I left the rest house and found Johnny waiting for me by the riverbank a few miles to the south. He was impatient to see a house we had glimpsed several days earlier; his eyes were narrowed in a frown and he did not seem to want to hear about my strange new neighbour. When we found the house, it was smaller than I had remembered it: a compact whitewashed cube, its only ornamentation a pair of pilasters on its façade. It appeared abandoned, and we did not have any trouble pushing the heavy wooden doors open. The space inside seemed far too large for the shell that contained it; it swelled up above us in the one enormous room that made up the front portion of the house. It contained no upper floors: when I lifted my head to look at the ceiling I could barely make out the rafters in the inky darkness above me. Beyond that initial cavern a door led into a small courtyard overlooked on all sides by a further building concealed behind the unprepossessing exterior we had frowned at from the street. Instantly I imagined that courtyard filled with heavy earthenware pots containing ferns and goldfish; I saw the shutters painted eau de Nil green; I heard the haphazard clanging of saucepans and smelled the aroma of pungent curries. We clambered up the steep narrow stairs and ran through each of the empty rooms, flinging open the shutters to let in the light. One of the smaller rooms reminded me of my bedroom at Hemscott, its low ceiling instantly recalling the lonely sanctuary of my childhood. I looked out the window. The great silty river meandered gently by, so slowly it barely appeared to move at all. An ancient tree, its massive trunk enrobed in a tangle of epiphytic roots, hung thickly over the water beside a frail pontoon that protruded into the river.
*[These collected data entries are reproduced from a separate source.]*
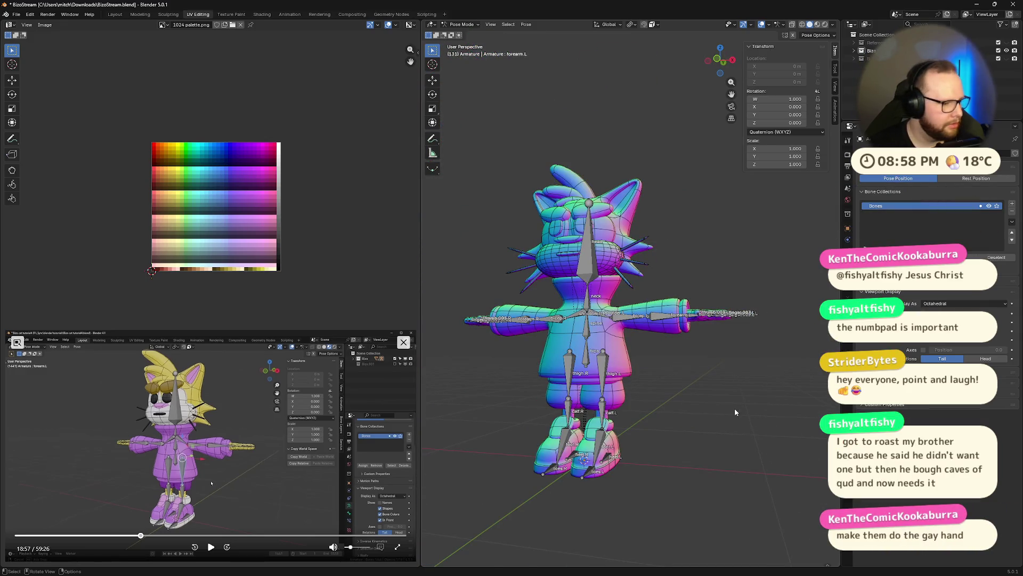
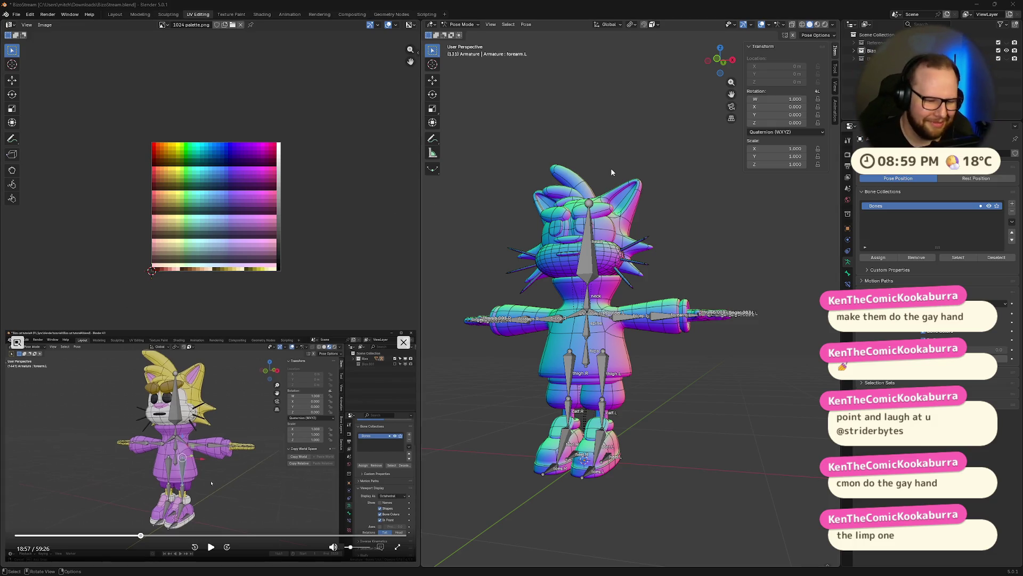
- Inspect the cat from the front and both sides while the tutorial plays
middle_drag(522, 207, 504, 263)
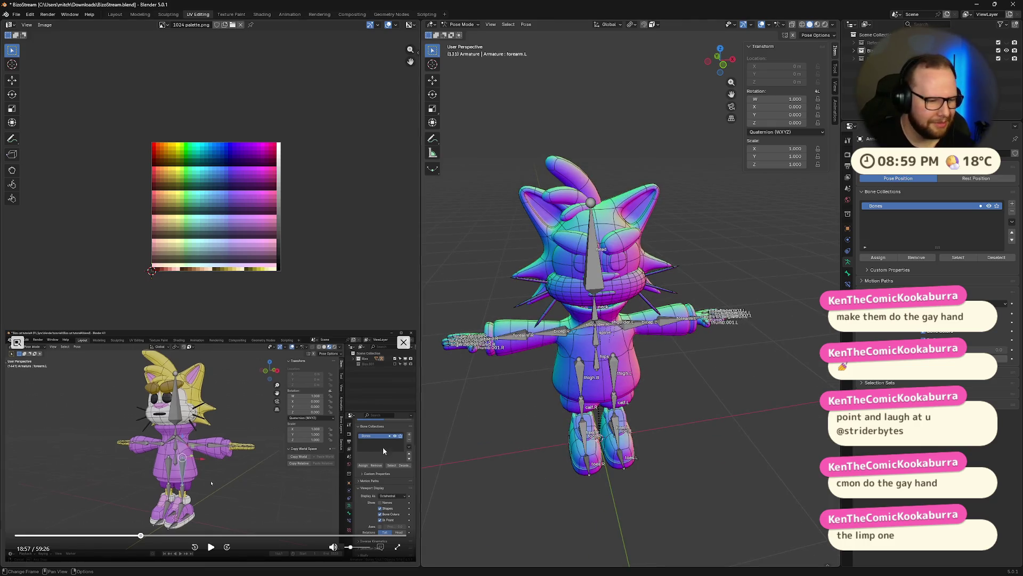
click(210, 547)
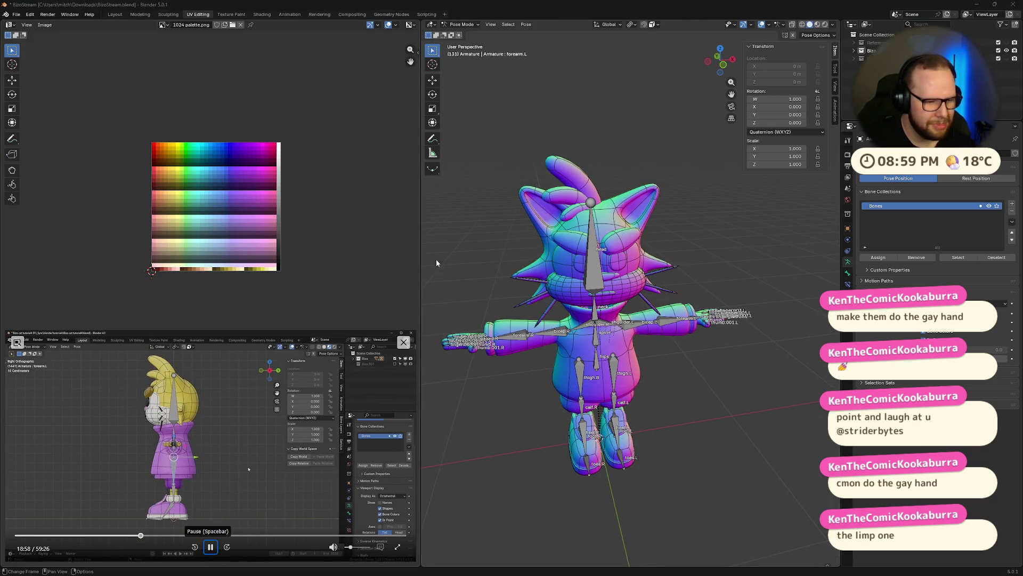
key(KP_1)
scroll(560, 460, up, 2)
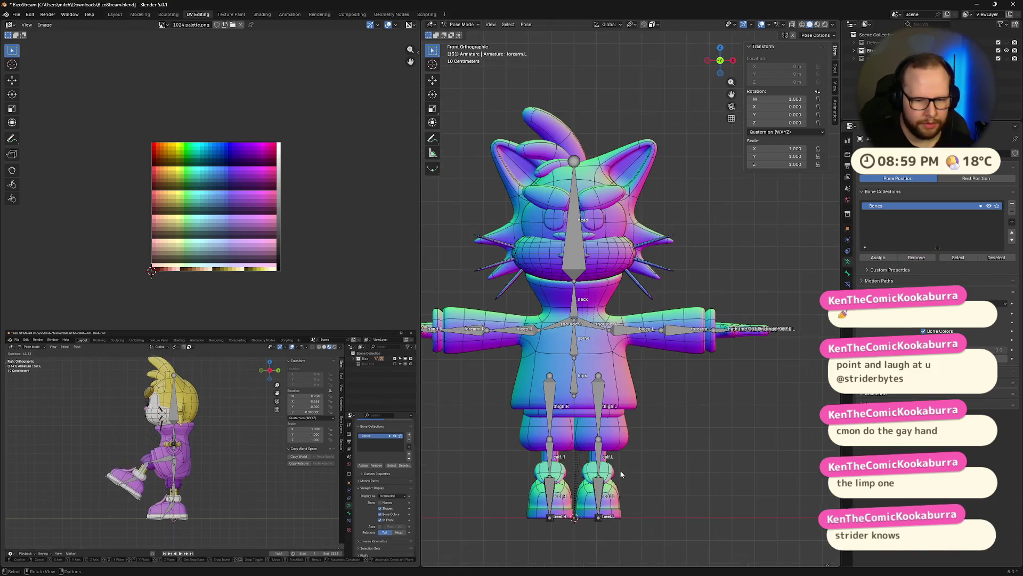
click(732, 60)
Small cherubic children swung naked from the thick hanging vines and splashed into the water below; their laughter filled the still morning and made me inexplicably sad. When Johnny came into the room he found me standing at the window, blinking into the distance. He asked if I was alright.

I nodded and said, “This is it. This is home for you.”

ARTEMISIA ABSINTHIUM, commonly known as wormwood, is a hardy perennial with feathery silver-green leaves. It thrives in a variety of garden conditions, its fine foliage providing useful contrast to broader, darker leaves in mixed borders such as those we had at Hemscott. Even after the garden began its descent into dilapidation, the artemisia remained vigorous, its pale green glowing amidst the creeping, darkened tangle around it. It is also reputed to have hallucinogenic properties, and is a principal ingredient in the making of absinthe. One of its qualities stands out over the others: its bitterness. Simply crush a leaf and place it on your tongue and its acridity will be evident. The ill effects of wormwood have assumed legendary status, enshrined in no less a work than the Bible: the end of the world will, according to the simply divine St. John, be announced by seven angels. For those of you lucky enough to have escaped a religious education, you need only know that the third of these angels causes a great star to fall from heaven, burning as it were a lamp, and it fell upon the third part of the rivers and upon the fountains of waters; and the name of the star is called Wormwood, and the third part of the waters became wormwood and many men died of the waters because they were bitter.